PROBLEM REQUIREMENTS: Print the listing below verbatim, passing over each picture.

INFORMATION SUPPLIED:
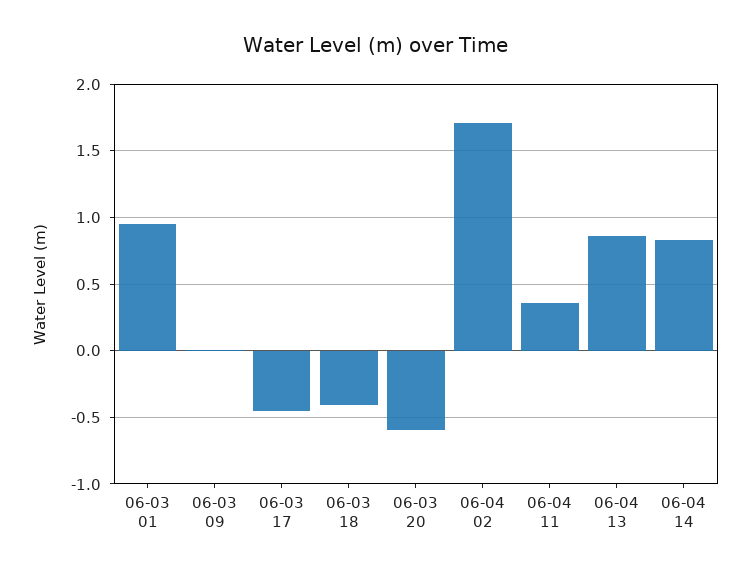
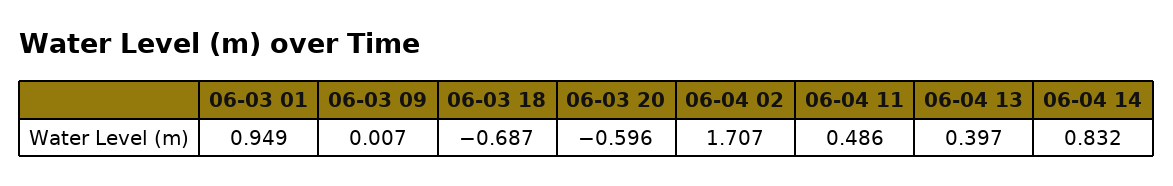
  {
    "06-03 01": 0.949,
    "06-03 09": 0.007,
-   "06-03 17": -0.45,
-   "06-03 18": -0.4,
+   "06-03 18": -0.687,
    "06-03 20": -0.596,
    "06-04 02": 1.707,
-   "06-04 11": 0.35,
+   "06-04 11": 0.486,
-   "06-04 13": 0.85,
+   "06-04 13": 0.397,
    "06-04 14": 0.832
  }

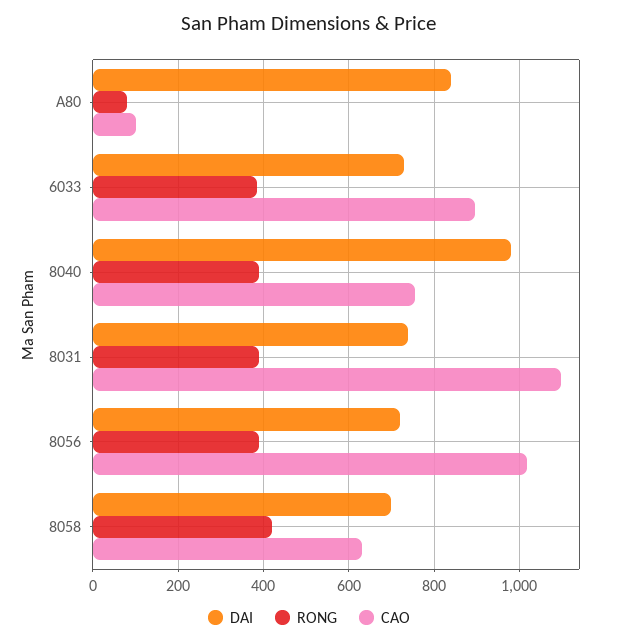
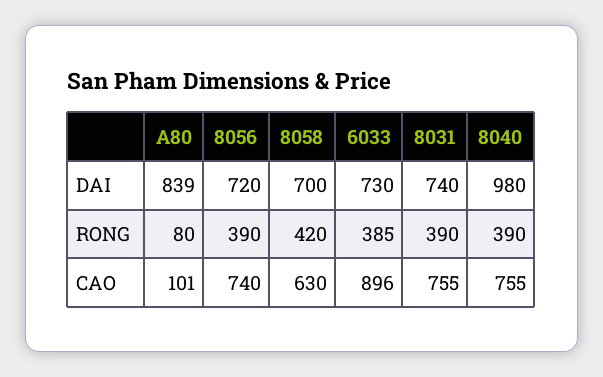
  {
    "DAI": {
      "A80": 839,
      "6033": 730,
      "8040": 980,
      "8031": 740,
      "8056": 720,
      "8058": 700
    },
    "RONG": {
      "A80": 80,
      "6033": 385,
      "8040": 390,
      "8031": 390,
      "8056": 390,
      "8058": 420
    },
    "CAO": {
      "A80": 101,
      "6033": 896,
      "8040": 755,
-     "8031": 1100,
+     "8031": 755,
-     "8056": 1020,
+     "8056": 740,
      "8058": 630
    }
  }

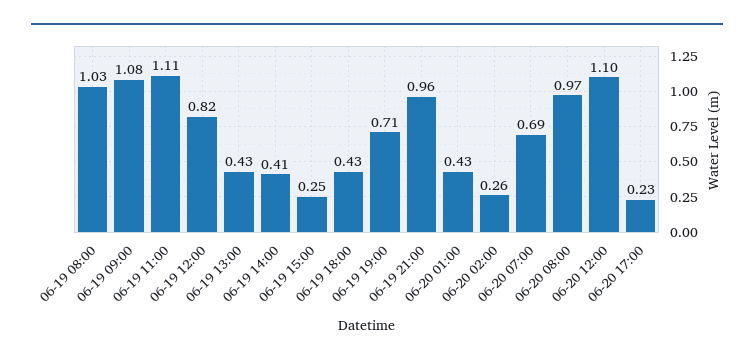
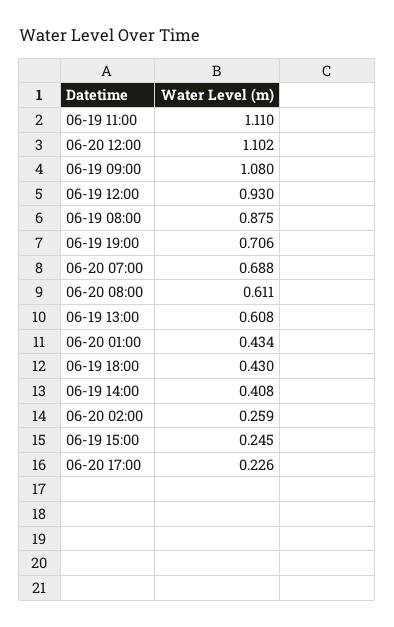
  {
-   "06-19 08:00": 1.03,
+   "06-19 08:00": 0.875,
    "06-19 09:00": 1.08,
    "06-19 11:00": 1.11,
-   "06-19 12:00": 0.82,
+   "06-19 12:00": 0.93,
-   "06-19 13:00": 0.43,
+   "06-19 13:00": 0.608,
    "06-19 14:00": 0.408,
    "06-19 15:00": 0.245,
    "06-19 18:00": 0.43,
    "06-19 19:00": 0.706,
-   "06-19 21:00": 0.96,
    "06-20 01:00": 0.434,
    "06-20 02:00": 0.259,
    "06-20 07:00": 0.688,
-   "06-20 08:00": 0.97,
+   "06-20 08:00": 0.611,
    "06-20 12:00": 1.102,
    "06-20 17:00": 0.226
  }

WRITTEN RESPONSE:
  {
    "06-03 01": 0.949,
    "06-03 09": 0.007,
-   "06-03 17": -0.45,
-   "06-03 18": -0.4,
+   "06-03 18": -0.687,
    "06-03 20": -0.596,
    "06-04 02": 1.707,
-   "06-04 11": 0.35,
+   "06-04 11": 0.486,
-   "06-04 13": 0.85,
+   "06-04 13": 0.397,
    "06-04 14": 0.832
  }

  {
    "DAI": {
      "A80": 839,
      "6033": 730,
      "8040": 980,
      "8031": 740,
      "8056": 720,
      "8058": 700
    },
    "RONG": {
      "A80": 80,
      "6033": 385,
      "8040": 390,
      "8031": 390,
      "8056": 390,
      "8058": 420
    },
    "CAO": {
      "A80": 101,
      "6033": 896,
      "8040": 755,
-     "8031": 1100,
+     "8031": 755,
-     "8056": 1020,
+     "8056": 740,
      "8058": 630
    }
  }

  {
-   "06-19 08:00": 1.03,
+   "06-19 08:00": 0.875,
    "06-19 09:00": 1.08,
    "06-19 11:00": 1.11,
-   "06-19 12:00": 0.82,
+   "06-19 12:00": 0.93,
-   "06-19 13:00": 0.43,
+   "06-19 13:00": 0.608,
    "06-19 14:00": 0.408,
    "06-19 15:00": 0.245,
    "06-19 18:00": 0.43,
    "06-19 19:00": 0.706,
-   "06-19 21:00": 0.96,
    "06-20 01:00": 0.434,
    "06-20 02:00": 0.259,
    "06-20 07:00": 0.688,
-   "06-20 08:00": 0.97,
+   "06-20 08:00": 0.611,
    "06-20 12:00": 1.102,
    "06-20 17:00": 0.226
  }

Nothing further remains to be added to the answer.